BEGIN Supplied passage
[Zope] Help in deciding approach to Web App
Sareesh Sudhakaran
aysand at hotmail.com
Mon Dec 5 11:37:46 UTC 2011
Hi NielsI agree with you, even though I have no experience.
But I'm restricted by hosting options for Zope at the moment, and will revert to Python once the project is deployed - and when I figure out whether mySQL is good enough or not. I hate having to type all those extra characters in php though.sareesh
> From: nd at syndicat.com
> To: aysand at hotmail.com; zope at zope.org
> Subject: Re: [Zope] Help in deciding approach to Web App
> Date: Mon, 5 Dec 2011 11:25:18 +0100
>
> Am Sonntag, 4. Dezember 2011, 16:15:13 schrieben Sie:
> > As you mentioned, if I have to use mySQL, isn't it better for me to go with
> > PHP+mySQL - easier to learn and deploy?
>
> ...just from my experience:
>
> PHP is - for different, but mainly technical/historical reasons - very widely
> spread within web applications, one major reason was/is i.e. the large
> (because "easy") availability on low cost hosting environments in the past -
> but the most advantages was/are on the side of the hosting providers....
>
> PHP might be easier to learn then other languages or frameworks, but
> maintaining large / complex applications / software projects within PHP could
> be a real mess.
>
> We develop nearly any web application with Zope / ZODB since >= 10 years but
> are a hosting company byself - so we was not bound to PHP as many other
> internet hosting users in the past. A colleagues company produces very high
> level expert systems on Perl and Catalyst - requiring high skilled Perl
> programmers.
END Supplied passage
What to produce: In the Zope mailing list message, what does Sareesh say is limiting him for now?
BEGIN Extracted records
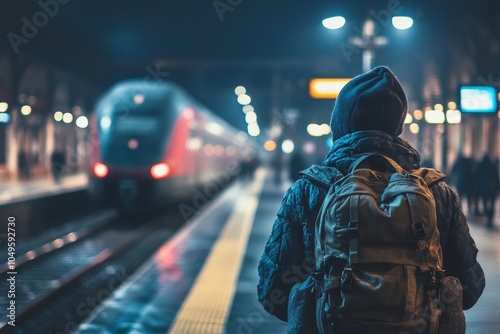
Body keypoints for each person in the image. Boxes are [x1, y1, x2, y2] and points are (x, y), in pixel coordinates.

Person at [257, 66, 485, 333]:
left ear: (339, 124)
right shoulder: (436, 192)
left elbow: (273, 292)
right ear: (397, 126)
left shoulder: (309, 189)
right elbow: (470, 290)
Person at [476, 154, 500, 228]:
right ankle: (490, 219)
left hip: (483, 188)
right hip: (492, 188)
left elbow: (477, 176)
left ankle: (487, 214)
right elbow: (497, 177)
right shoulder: (493, 165)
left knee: (485, 203)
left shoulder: (480, 165)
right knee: (492, 204)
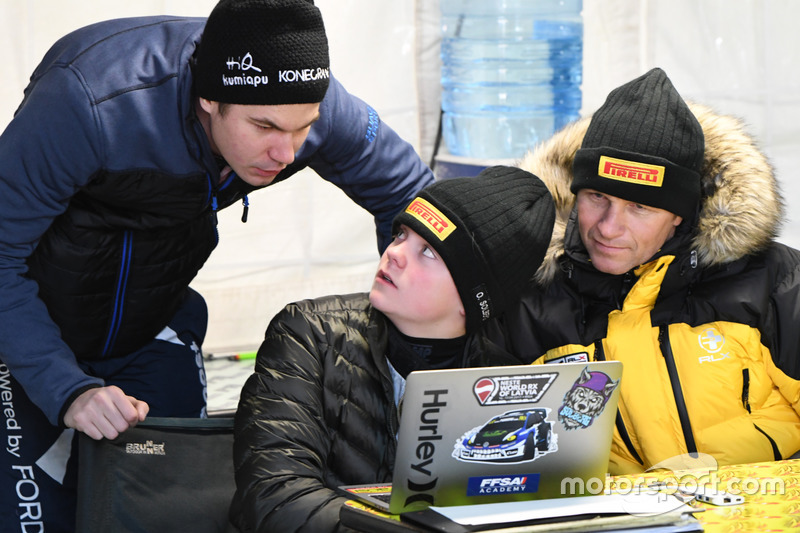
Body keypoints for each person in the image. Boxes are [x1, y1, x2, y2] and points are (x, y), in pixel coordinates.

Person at [0, 0, 434, 530]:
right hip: (29, 329)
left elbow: (420, 204)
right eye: (264, 127)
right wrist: (65, 386)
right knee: (36, 517)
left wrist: (417, 325)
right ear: (209, 96)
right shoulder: (90, 101)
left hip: (153, 322)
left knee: (179, 517)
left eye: (303, 129)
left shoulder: (302, 110)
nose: (285, 152)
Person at [487, 68, 800, 475]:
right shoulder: (530, 296)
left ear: (678, 216)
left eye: (640, 207)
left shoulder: (775, 281)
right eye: (597, 196)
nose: (607, 227)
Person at [228, 165, 556, 532]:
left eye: (428, 252)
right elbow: (275, 497)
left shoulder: (502, 381)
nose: (395, 253)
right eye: (401, 234)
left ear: (473, 299)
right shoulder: (310, 334)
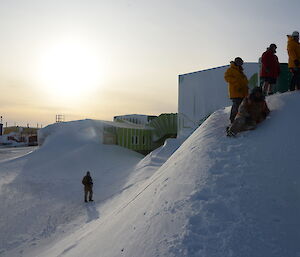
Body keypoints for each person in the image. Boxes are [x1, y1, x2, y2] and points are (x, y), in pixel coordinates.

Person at [224, 57, 249, 124]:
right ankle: (232, 120)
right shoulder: (231, 69)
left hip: (243, 92)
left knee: (242, 106)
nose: (240, 63)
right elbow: (226, 78)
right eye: (239, 62)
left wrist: (246, 87)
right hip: (235, 91)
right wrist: (236, 83)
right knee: (236, 105)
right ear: (236, 62)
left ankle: (240, 119)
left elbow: (244, 81)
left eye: (241, 62)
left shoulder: (241, 71)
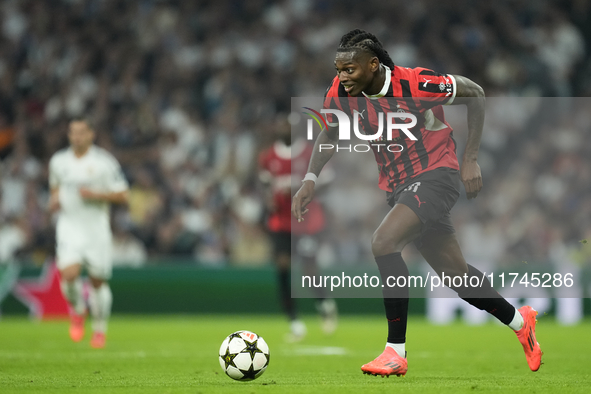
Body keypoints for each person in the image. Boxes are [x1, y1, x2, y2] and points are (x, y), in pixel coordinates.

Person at [292, 29, 542, 376]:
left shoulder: (416, 83)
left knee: (383, 242)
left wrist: (470, 158)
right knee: (457, 276)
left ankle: (395, 351)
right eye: (338, 70)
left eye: (349, 70)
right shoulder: (341, 93)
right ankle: (520, 322)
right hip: (398, 186)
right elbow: (331, 130)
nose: (341, 77)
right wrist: (309, 179)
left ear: (373, 65)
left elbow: (476, 93)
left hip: (437, 175)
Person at [49, 118, 129, 348]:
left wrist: (96, 195)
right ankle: (77, 309)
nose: (77, 137)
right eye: (73, 132)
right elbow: (55, 190)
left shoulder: (104, 163)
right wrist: (53, 201)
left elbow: (124, 195)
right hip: (69, 227)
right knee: (69, 274)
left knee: (97, 281)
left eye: (81, 132)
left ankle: (99, 329)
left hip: (96, 230)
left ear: (91, 134)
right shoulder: (58, 161)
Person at [259, 116, 337, 342]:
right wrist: (269, 199)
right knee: (282, 266)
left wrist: (303, 189)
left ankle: (324, 303)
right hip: (281, 222)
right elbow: (265, 183)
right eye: (281, 124)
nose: (284, 128)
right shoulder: (269, 156)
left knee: (308, 268)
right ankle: (294, 321)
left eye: (289, 124)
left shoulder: (310, 152)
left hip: (307, 221)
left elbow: (328, 180)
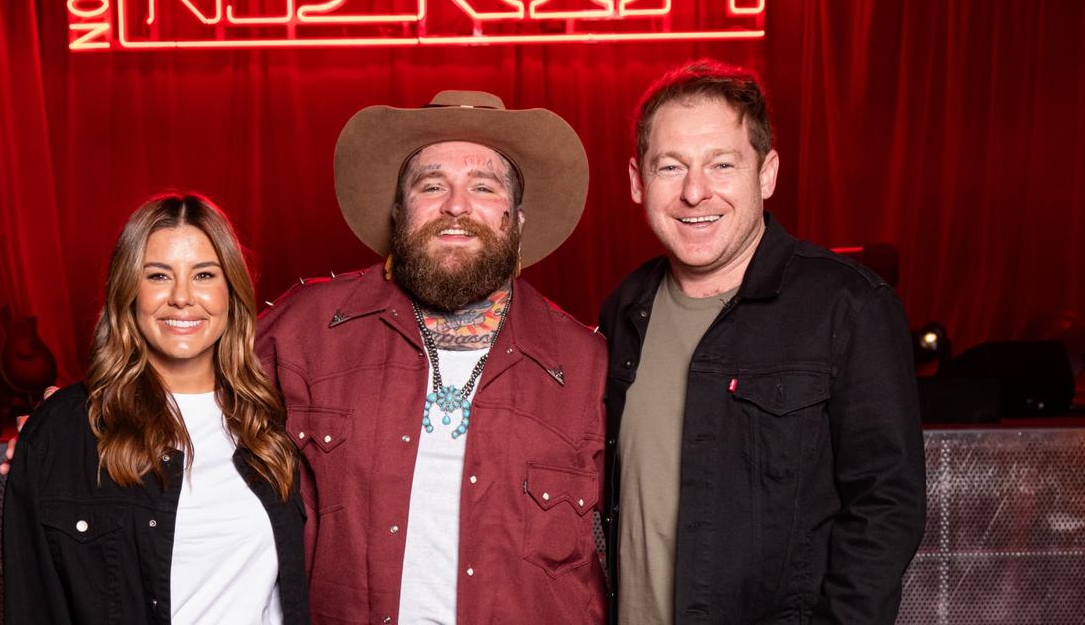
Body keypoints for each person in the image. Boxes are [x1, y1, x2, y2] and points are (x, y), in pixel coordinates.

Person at [256, 90, 608, 623]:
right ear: (399, 211)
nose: (457, 205)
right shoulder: (303, 329)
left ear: (516, 217)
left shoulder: (589, 367)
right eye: (432, 184)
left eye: (483, 187)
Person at [600, 61, 927, 624]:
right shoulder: (627, 306)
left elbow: (887, 508)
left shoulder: (848, 306)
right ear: (637, 182)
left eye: (722, 164)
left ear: (767, 173)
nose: (695, 191)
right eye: (670, 167)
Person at [2, 193, 308, 625]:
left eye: (204, 274)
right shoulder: (66, 430)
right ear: (128, 292)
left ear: (231, 292)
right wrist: (50, 436)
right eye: (158, 275)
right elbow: (33, 605)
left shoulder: (278, 420)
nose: (182, 298)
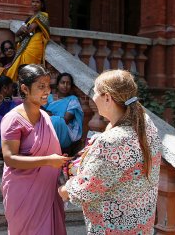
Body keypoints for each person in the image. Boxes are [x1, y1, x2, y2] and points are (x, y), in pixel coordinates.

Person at [58, 70, 162, 234]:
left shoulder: (111, 142)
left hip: (112, 228)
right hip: (141, 226)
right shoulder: (146, 125)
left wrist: (64, 189)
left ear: (107, 97)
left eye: (95, 92)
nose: (93, 98)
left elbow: (85, 191)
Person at [0, 64, 70, 235]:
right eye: (41, 86)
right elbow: (9, 158)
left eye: (48, 86)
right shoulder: (13, 119)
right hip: (23, 193)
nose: (47, 91)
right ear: (25, 88)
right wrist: (48, 161)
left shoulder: (45, 116)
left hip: (48, 190)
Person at [6, 0, 50, 81]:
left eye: (37, 2)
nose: (34, 4)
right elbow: (18, 34)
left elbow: (28, 30)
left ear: (42, 4)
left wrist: (23, 29)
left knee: (28, 69)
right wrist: (22, 29)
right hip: (27, 43)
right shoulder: (30, 18)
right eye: (33, 2)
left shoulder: (42, 16)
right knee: (16, 67)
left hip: (35, 44)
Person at [43, 73, 83, 154]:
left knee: (56, 121)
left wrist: (50, 115)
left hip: (64, 132)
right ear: (57, 85)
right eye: (62, 82)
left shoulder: (73, 100)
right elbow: (40, 111)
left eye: (68, 83)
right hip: (46, 127)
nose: (65, 85)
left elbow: (65, 120)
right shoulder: (49, 97)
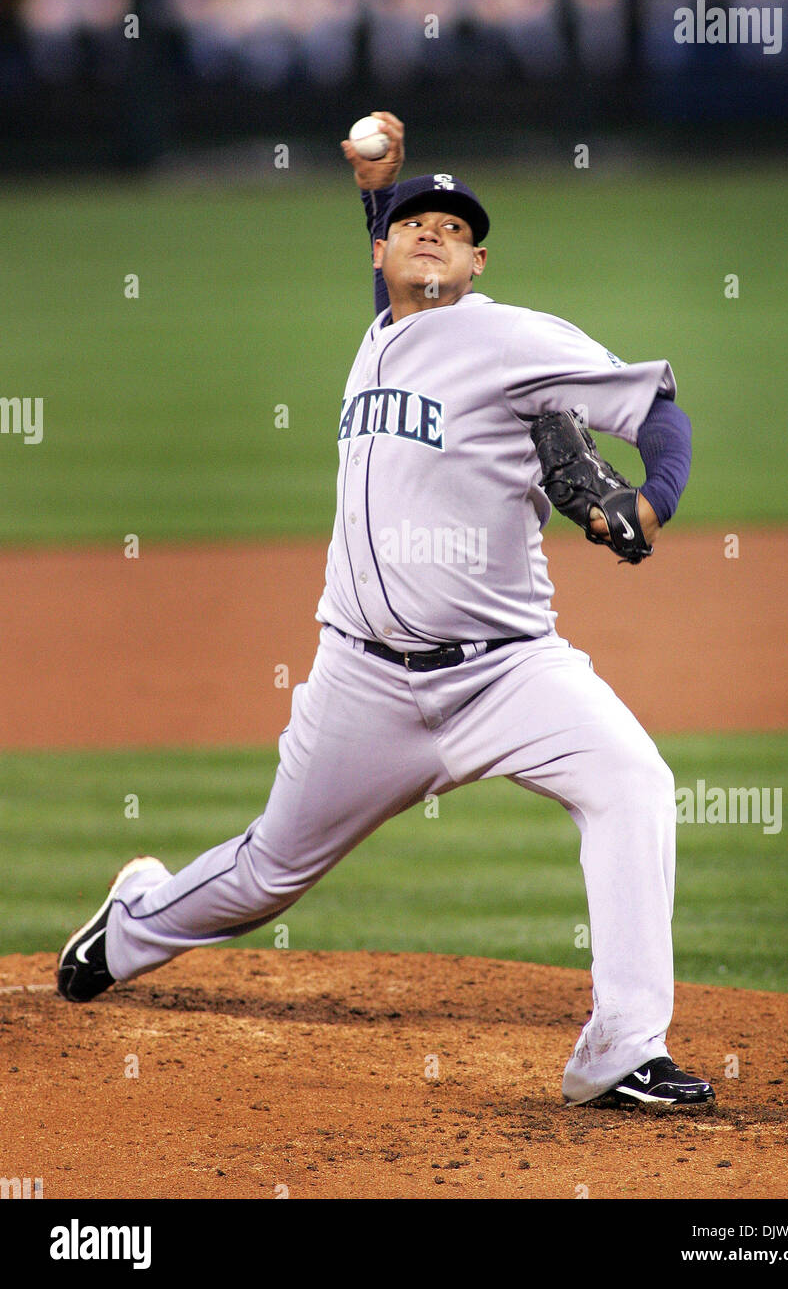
END Extracted records
Result of the exercise: He is restricted by the hosting options for Zope.